**Work order**
An exact transcription of every entry is required. Images are not part of it.

**Available data**
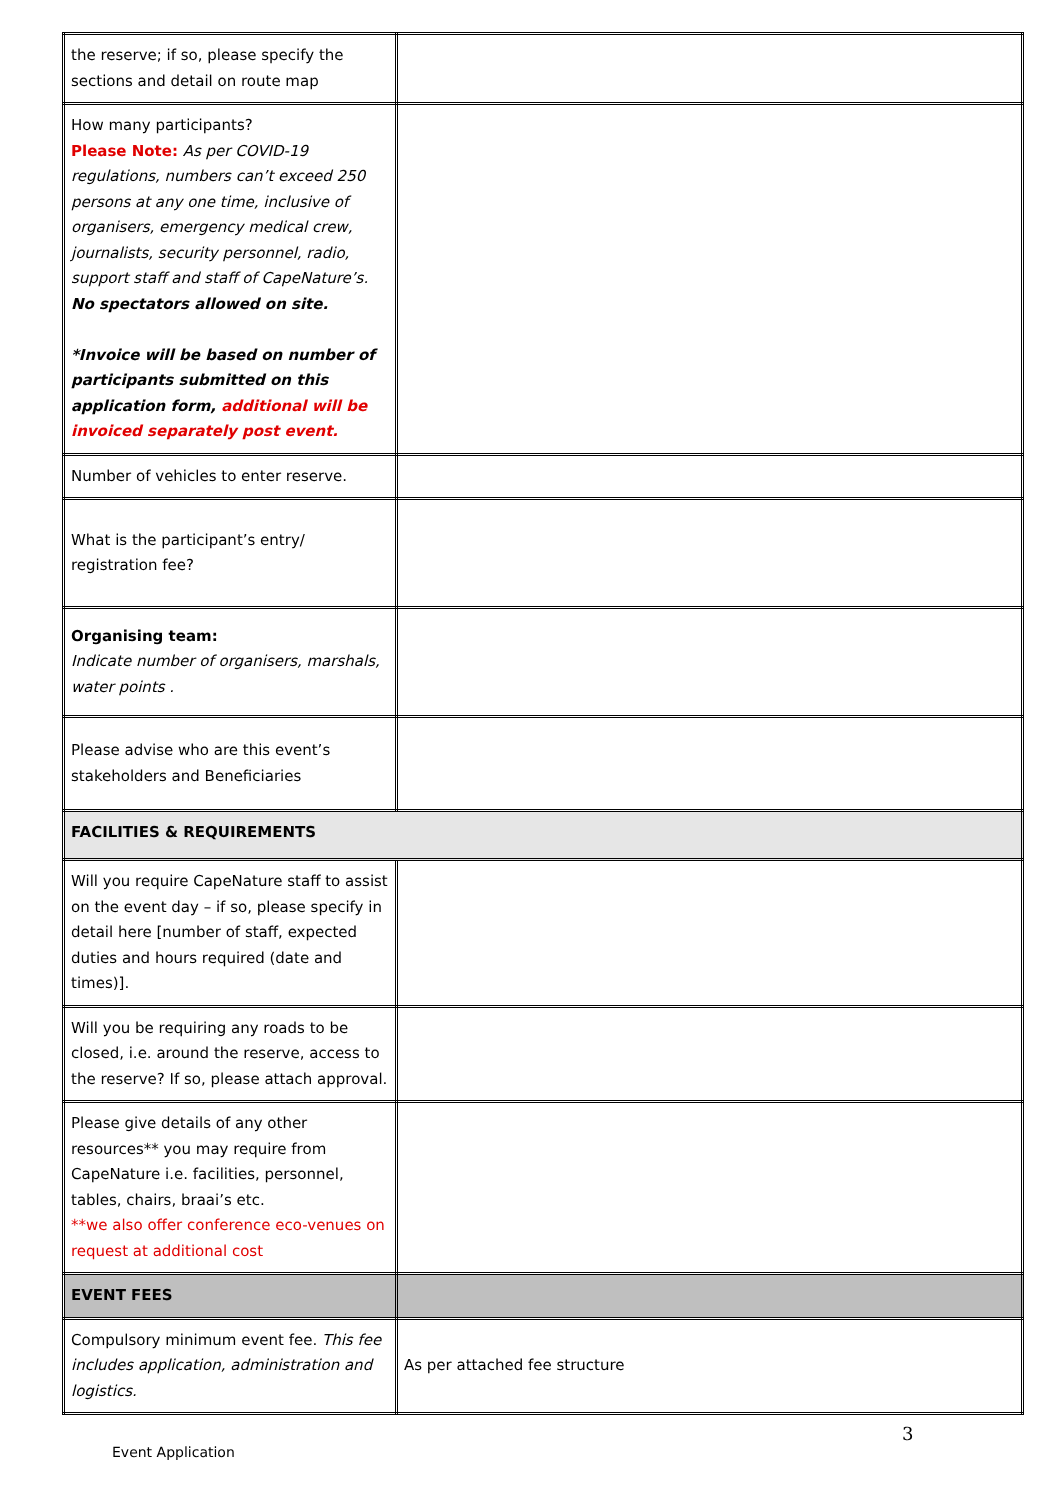| the reserve; if so, please specify the sections and detail on route map | |
| How many participants? Please Note: As per COVID-19 regulations, numbers can’t exceed 250 persons at any one time, inclusive of organisers, emergency medical crew, journalists, security personnel, radio, support staff and staff of CapeNature’s. No spectators allowed on site. *Invoice will be based on number of participants submitted on this application form, additional will be invoiced separately post event. | |
| Number of vehicles to enter reserve. | |
| What is the participant’s entry/ registration fee? | |
| Organising team: Indicate number of organisers, marshals, water points . | |
| Please advise who are this event’s stakeholders and Beneficiaries | |
| FACILITIES & REQUIREMENTS | |
| Will you require CapeNature staff to assist on the event day – if so, please specify in detail here [number of staff, expected duties and hours required (date and times)]. | |
| Will you be requiring any roads to be closed, i.e. around the reserve, access to the reserve? If so, please attach approval. | |
| Please give details of any other resources** you may require from CapeNature i.e. facilities, personnel, tables, chairs, braai’s etc. **we also offer conference eco-venues on request at additional cost | |
| EVENT FEES | |
| Compulsory minimum event fee. This fee includes application, administration and logistics. | As per attached fee structure |
3
Event Application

**Exercise answer**
| the reserve; if so, please specify the sections and detail on route map | |
| How many participants? Please Note: As per COVID-19 regulations, numbers can’t exceed 250 persons at any one time, inclusive of organisers, emergency medical crew, journalists, security personnel, radio, support staff and staff of CapeNature’s. No spectators allowed on site. *Invoice will be based on number of participants submitted on this application form, additional will be invoiced separately post event. | |
| Number of vehicles to enter reserve. | |
| What is the participant’s entry/ registration fee? | |
| Organising team: Indicate number of organisers, marshals, water points . | |
| Please advise who are this event’s stakeholders and Beneficiaries | |
| FACILITIES & REQUIREMENTS | |
| Will you require CapeNature staff to assist on the event day – if so, please specify in detail here [number of staff, expected duties and hours required (date and times)]. | |
| Will you be requiring any roads to be closed, i.e. around the reserve, access to the reserve? If so, please attach approval. | |
| Please give details of any other resources** you may require from CapeNature i.e. facilities, personnel, tables, chairs, braai’s etc. **we also offer conference eco-venues on request at additional cost | |
| EVENT FEES | |
| Compulsory minimum event fee. This fee includes application, administration and logistics. | As per attached fee structure |
3
Event Application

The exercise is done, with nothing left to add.